We always hear, “sleep when the baby sleeps,” but what else can we do while our baby sleeps or we just aren’t tired when the baby is? We often feel as if we can do it all, alone, but the reality is… We still need to take care of ourselves. We all need support. We must fill our own cups in order to fill others’ cups, too. Self-Care comes in many forms, here are a few.
Self-Care for Parents
Most days are filled with baby cuddles, feedings, changing diapers, then before you know it, it’s 8pm and you forgot to feed yourself. Healthy foods and drinking water are good for your body, it is important to refuel, and sometimes, you just need 15 minutes to sit down and eat a meal.
- Move your body
Maybe it’s while the baby is napping, or maybe when the baby is being supervised by someone else… No matter what it is (and be sure to be cleared by your doctor first), move your body! It can be 10 minutes of meditating or yoga, or maybe even a quick walk around the block. Bonus points for getting fresh air, too.
- Support and taking control
Everyone needs support even when we hate to admit it. When help is offered by trusted adults, take it. On the other hand, visitors can also be overwhelming when bringing home a new baby. Be sure to put your mental health first, if restricting visitors is best for you, you can set boundaries.
These suggestions may not sound like much, but they can add up. Mental health and taking care of yourself is so important to your overall health. These suggestions can also help lead to the practice of self-care for your baby. Babies cannot provide their own self-care; they rely on their mom and/or caregiver to support their care.
Self-Care for babies born exposed to substances
- Medical needs
Meeting a child’s medical needs by taking them to appointments and administering proper medications are necessary.

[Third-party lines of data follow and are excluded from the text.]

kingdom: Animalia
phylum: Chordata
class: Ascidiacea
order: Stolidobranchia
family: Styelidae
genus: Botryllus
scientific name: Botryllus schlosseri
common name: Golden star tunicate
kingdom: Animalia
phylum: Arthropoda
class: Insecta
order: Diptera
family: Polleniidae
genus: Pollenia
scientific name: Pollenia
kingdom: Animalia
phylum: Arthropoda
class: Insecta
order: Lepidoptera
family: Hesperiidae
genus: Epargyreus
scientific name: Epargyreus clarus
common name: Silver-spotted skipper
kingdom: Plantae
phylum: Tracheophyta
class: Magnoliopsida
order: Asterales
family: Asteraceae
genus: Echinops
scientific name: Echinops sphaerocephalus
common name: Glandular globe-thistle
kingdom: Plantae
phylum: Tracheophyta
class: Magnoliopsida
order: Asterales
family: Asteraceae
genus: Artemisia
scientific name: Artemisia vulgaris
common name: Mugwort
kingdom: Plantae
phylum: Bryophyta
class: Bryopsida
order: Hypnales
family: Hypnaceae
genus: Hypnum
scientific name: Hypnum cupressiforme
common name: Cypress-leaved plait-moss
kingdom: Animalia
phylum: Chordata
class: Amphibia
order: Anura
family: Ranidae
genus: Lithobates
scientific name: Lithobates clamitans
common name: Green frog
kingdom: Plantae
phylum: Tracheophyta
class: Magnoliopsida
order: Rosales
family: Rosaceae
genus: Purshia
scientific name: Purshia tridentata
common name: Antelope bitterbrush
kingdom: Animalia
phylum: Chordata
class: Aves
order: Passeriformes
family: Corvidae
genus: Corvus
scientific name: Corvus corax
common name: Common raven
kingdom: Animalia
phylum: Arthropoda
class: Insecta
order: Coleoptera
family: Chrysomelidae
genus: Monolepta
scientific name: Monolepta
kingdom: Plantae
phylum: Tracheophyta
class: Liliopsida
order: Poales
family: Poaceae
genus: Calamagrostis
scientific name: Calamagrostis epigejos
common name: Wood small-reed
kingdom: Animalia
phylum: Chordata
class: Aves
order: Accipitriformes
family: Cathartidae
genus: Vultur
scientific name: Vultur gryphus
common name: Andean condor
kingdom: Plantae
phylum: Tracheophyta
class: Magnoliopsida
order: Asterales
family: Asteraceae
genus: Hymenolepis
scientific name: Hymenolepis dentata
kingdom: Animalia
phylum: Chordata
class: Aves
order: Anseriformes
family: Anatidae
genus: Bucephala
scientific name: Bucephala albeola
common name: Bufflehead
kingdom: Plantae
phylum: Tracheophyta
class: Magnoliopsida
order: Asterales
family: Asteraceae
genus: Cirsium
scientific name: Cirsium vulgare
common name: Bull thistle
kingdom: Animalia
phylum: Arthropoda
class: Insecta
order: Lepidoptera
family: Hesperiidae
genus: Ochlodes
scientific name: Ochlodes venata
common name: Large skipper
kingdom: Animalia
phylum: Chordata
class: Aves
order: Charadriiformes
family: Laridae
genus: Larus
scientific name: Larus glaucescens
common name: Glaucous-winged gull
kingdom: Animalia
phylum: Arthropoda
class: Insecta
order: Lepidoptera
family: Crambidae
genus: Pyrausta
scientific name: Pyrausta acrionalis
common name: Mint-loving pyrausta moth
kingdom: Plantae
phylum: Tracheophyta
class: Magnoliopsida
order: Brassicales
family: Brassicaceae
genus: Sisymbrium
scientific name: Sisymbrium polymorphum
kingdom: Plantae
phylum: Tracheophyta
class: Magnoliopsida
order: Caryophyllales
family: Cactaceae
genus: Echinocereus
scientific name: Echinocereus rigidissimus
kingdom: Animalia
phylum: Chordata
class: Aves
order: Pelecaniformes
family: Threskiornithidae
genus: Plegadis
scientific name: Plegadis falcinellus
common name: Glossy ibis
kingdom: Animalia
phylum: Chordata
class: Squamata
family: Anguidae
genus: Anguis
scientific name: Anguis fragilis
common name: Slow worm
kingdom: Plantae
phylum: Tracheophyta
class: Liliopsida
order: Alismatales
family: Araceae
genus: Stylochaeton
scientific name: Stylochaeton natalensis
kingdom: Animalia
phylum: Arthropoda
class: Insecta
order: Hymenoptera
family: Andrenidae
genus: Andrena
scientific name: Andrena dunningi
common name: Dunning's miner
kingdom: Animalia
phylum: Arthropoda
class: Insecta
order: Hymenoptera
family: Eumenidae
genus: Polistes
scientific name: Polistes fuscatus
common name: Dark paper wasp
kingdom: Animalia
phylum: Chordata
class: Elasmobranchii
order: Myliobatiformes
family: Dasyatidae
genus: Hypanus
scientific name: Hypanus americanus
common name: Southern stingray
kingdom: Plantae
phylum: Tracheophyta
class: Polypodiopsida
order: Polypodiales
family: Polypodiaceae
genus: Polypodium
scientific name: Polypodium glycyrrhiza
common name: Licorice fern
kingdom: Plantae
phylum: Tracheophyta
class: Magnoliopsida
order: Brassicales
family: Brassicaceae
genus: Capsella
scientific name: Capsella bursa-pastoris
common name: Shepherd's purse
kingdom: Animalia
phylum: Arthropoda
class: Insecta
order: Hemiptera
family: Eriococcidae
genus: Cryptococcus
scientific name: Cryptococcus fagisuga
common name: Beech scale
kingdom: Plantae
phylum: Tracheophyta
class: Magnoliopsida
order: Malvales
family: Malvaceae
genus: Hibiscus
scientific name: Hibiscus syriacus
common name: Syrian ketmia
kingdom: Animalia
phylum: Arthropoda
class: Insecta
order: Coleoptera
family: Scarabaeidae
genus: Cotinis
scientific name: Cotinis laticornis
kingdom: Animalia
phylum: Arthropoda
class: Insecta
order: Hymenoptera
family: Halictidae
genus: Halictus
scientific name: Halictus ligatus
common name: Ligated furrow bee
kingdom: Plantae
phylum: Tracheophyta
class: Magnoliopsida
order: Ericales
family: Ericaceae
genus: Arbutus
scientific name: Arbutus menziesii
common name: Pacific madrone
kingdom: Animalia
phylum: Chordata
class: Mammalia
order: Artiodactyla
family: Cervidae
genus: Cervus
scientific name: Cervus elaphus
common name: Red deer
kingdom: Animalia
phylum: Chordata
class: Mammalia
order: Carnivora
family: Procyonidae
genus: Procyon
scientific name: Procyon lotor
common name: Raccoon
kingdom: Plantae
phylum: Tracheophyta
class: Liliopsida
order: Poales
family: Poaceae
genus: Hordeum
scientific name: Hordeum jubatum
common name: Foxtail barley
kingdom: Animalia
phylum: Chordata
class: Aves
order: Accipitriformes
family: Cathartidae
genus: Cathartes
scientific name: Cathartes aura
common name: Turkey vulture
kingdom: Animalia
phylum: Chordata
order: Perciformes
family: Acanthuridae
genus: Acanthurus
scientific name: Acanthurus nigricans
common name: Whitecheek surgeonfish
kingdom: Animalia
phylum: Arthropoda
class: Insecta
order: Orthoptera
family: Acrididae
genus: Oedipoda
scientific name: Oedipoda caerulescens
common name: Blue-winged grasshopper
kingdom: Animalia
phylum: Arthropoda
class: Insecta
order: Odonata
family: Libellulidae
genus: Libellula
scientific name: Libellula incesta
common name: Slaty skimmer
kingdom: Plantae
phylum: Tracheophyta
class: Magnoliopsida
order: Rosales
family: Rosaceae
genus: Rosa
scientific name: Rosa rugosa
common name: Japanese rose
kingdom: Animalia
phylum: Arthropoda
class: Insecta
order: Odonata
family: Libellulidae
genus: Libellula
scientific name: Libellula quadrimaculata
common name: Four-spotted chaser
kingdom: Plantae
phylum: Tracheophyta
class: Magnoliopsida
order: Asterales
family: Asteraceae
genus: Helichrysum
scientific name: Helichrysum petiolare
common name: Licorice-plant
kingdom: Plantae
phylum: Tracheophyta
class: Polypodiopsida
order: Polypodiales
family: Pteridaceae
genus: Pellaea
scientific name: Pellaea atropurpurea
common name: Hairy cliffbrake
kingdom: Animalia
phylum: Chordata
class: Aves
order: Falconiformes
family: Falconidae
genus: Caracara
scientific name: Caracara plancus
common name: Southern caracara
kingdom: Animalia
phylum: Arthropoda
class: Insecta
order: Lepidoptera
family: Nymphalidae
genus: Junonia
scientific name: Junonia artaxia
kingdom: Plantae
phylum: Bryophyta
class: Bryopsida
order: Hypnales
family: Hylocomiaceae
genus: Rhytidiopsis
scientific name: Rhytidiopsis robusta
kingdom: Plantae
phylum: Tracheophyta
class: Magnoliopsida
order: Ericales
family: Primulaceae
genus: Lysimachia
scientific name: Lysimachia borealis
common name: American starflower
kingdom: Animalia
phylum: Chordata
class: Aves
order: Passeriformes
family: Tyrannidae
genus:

Reliable transportation and health insurance also play a factor in providing a baby’s medical needs.
- Home visiting programs
Home visiting programs are important because they can help with a wide variety of things from teaching you how to swaddle your baby to learning your child’s developmental needs to linking to more outside resources.
- Bonding and connections
Bonding with your baby and building a connection is extremely beneficial, especially in the newborn stages of life. It can later lead to creating healthy relationships with others. Bonding can come in many forms, a few are skin-to-skin contact, sing songs while making eye contact, talk in a soft, reassuring voice and respond to crying.
Overall, starting with five minutes of self-care a day can create healthy habits leading to even more self-care. As a mom or caregiver, we often think we can do it all, but the truth is… We all need support. Fill your cup, always.